(Collected data)
--- START ---

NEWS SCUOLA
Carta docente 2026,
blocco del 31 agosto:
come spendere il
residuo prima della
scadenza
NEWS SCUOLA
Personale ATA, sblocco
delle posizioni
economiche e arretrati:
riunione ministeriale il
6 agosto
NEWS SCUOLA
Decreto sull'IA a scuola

--- END ---

What you should do:
Each line above is to be restated exactly.

Solution to this problem:
NEWS SCUOLA
Carta docente 2026,
blocco del 31 agosto:
come spendere il
residuo prima della
scadenza
NEWS SCUOLA
Personale ATA, sblocco
delle posizioni
economiche e arretrati:
riunione ministeriale il
6 agosto
NEWS SCUOLA
Decreto sull'IA a scuola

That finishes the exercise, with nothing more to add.